Dans la nouvelle de Francis Scott Fitzgerald « La sorcière rousse » issue du recueil « Les enfants du Jazz », le fantastique est employé comme une prolongation toute subjective de la réalité.

L’auteur, omniscient, fait danser le lecteur sur la mince frontière qui sépare le monde réel composé de faits tangibles, de l’interprétation poétique que ses personnages en font pour donner sens à leur vie.

En effet, la sorcière rousse n’est sorcière que dans les yeux du personnage principal, Merlin, qui juge, à posteriori que cette femme doit être magique, tant ses apparitions furent étranges et pleines de sens au milieu d’une vie banale et sans grand intérêt.

Bien que le luxe de l’aisance et le faste des années folles attise des désirs et permettent de somptueux festins, les hommes et les femmes ne font que s’ennuyer sur terre, toujours confrontés à la responsabilité de leurs décisions ou bien englués dans le cas contraire sous le poids de leur immobilisme.

Il n’y a pas d’intérêt propre au quotidien. Ainsi, Caroline, est uneapparition pour Merlin. Pourtant, elle a bien existé, est passé follement dans la vie des hommes dans une myriade de parfum et de luxe, énigmatique, à l’arrière d’une limousine ou au volant d’un coupé, ou encore dansant follement sur les tables d’un restaurant français.

Mais Merlin la laisse passer dans sa vie sans agir. Et l’auteur de conclure : « il ne lui restait que le ciel, où il rencontrerait seulement ceux qui, comme lui, auraient gaspillé leur séjour terrestre ».

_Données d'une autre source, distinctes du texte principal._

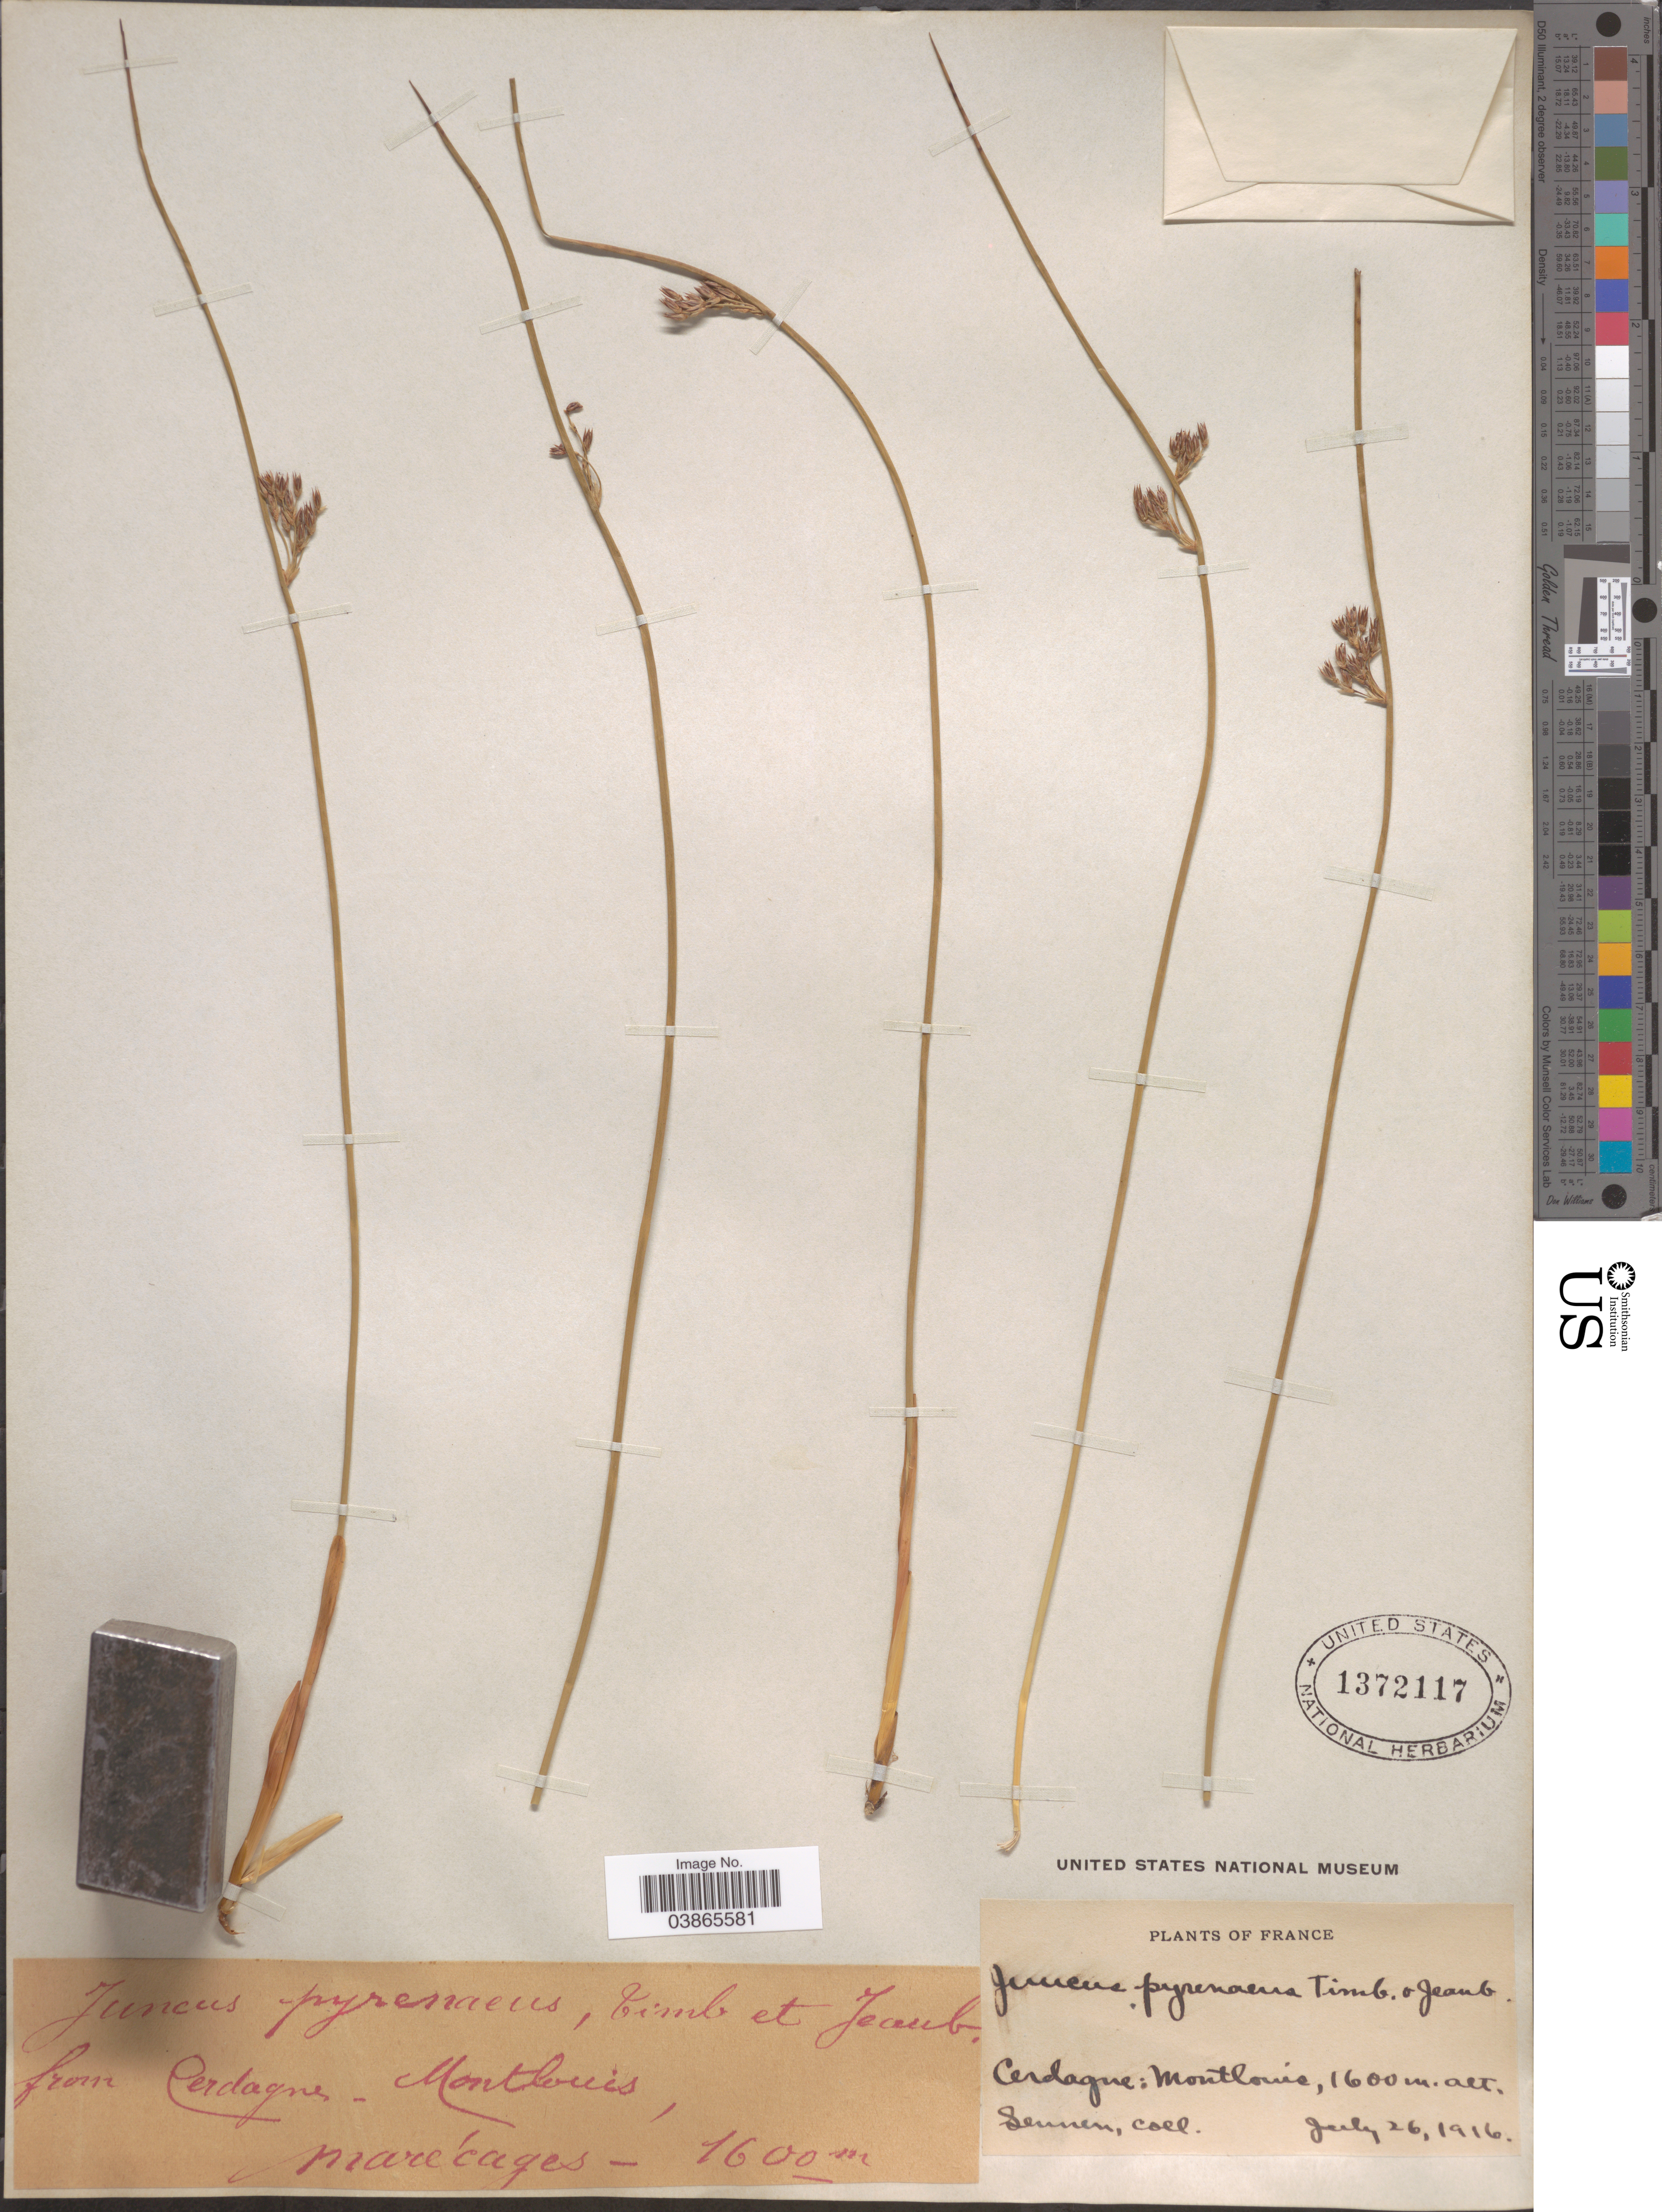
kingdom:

Comme sorti des brumes au dessus de Manhattan, Fitzgerald déploie dans ce recueil de nouvelles, un spectre de teinte rose-orangée, entre rêve et réalité, un prisme duquel se confondent et se séparent les couleurs du réel pour se redessiner en une douce lumière, tantôt imprégnée des tons rosés de la tendre jeunesse, avant l’inquiétude de l’âge de raison, au sépia de l’âge mûr pour finir sur l’orangé de la vieillesse.

Ainsi, pour F.S. Fitzgerald, la vie, comme une balade, n’est finalement qu’une mélodie soufflée avec verve puis hésitation dans un saxophone de cuivre, où la partition déjà écrite se lit sans surprise, parfois secouée de tons aigus, sursauts d’espoir, toujours déçus et s’achevant graves.

Bony

« La sorcière rousse », Francis Scott Fitzgerald, coll. Folio 2, livre 3622.